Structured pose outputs
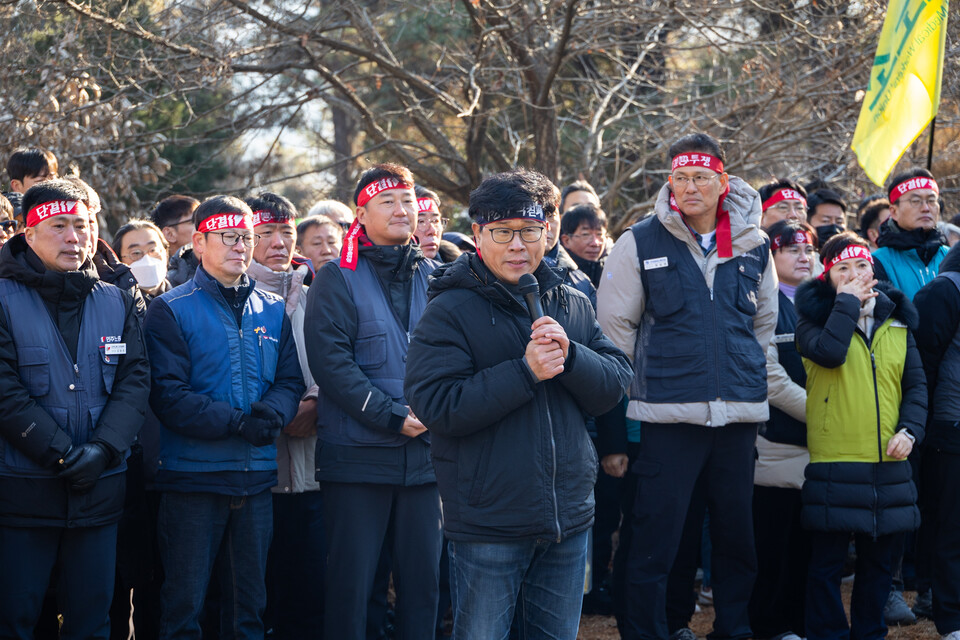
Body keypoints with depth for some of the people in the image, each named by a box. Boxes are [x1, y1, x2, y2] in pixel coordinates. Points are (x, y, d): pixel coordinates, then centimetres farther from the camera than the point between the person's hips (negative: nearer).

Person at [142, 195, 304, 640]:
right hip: (192, 473, -4)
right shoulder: (171, 311, -3)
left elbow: (290, 381, 8)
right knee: (184, 603, 0)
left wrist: (272, 414, -14)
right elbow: (168, 395, -12)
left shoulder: (273, 311, 12)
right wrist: (237, 423, -20)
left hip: (257, 477, 5)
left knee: (249, 603, 12)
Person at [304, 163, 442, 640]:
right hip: (357, 454, -4)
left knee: (423, 578, 7)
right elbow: (331, 363, -11)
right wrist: (393, 416, -16)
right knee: (351, 582, 0)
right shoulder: (338, 279, -1)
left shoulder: (433, 278, 11)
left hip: (425, 453, 4)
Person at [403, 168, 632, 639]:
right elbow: (436, 406, -17)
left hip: (568, 520, 5)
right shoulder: (449, 311, -7)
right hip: (487, 525, -5)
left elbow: (615, 385, 4)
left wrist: (569, 356, -16)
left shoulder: (573, 305, 10)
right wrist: (525, 372, -21)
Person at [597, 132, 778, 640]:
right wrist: (640, 384, 6)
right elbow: (615, 324, 5)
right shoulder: (641, 244, -1)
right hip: (670, 416, -3)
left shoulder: (753, 246, 8)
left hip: (738, 416, 3)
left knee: (737, 536, 11)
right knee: (655, 540, -4)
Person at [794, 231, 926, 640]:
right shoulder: (815, 315, 0)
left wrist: (910, 429, -2)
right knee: (827, 563, 0)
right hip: (833, 464, -4)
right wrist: (846, 302, -13)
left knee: (879, 563, 11)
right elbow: (829, 352, -22)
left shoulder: (896, 322, 12)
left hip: (888, 464, 4)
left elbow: (916, 384, 14)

:: ASSIGNMENT ::
Please copy out the lines from the one containing "right shoulder: (338, 279, -1)" through the end of the records, inclusive, substituting "Individual at" for each "Person at" and changing nothing else.

:: RESULT OF THIS TASK ::
right shoulder: (338, 279, -1)
left shoulder: (433, 278, 11)
left hip: (425, 453, 4)
Individual at [403, 168, 632, 639]:
right elbow: (436, 406, -17)
left hip: (568, 520, 5)
right shoulder: (449, 311, -7)
right hip: (487, 525, -5)
left elbow: (615, 385, 4)
left wrist: (569, 356, -16)
left shoulder: (573, 305, 10)
right wrist: (525, 372, -21)
Individual at [597, 132, 778, 640]:
right wrist: (640, 384, 6)
right elbow: (615, 324, 5)
right shoulder: (641, 244, -1)
right hip: (670, 416, -3)
left shoulder: (753, 246, 8)
left hip: (738, 416, 3)
left knee: (737, 536, 11)
right knee: (655, 540, -4)
Individual at [794, 231, 926, 640]:
right shoulder: (815, 315, 0)
left wrist: (910, 429, -2)
right knee: (827, 563, 0)
right hip: (833, 464, -4)
right wrist: (846, 302, -13)
left knee: (879, 563, 11)
right elbow: (829, 352, -22)
left shoulder: (896, 322, 12)
left hip: (888, 464, 4)
left elbow: (916, 384, 14)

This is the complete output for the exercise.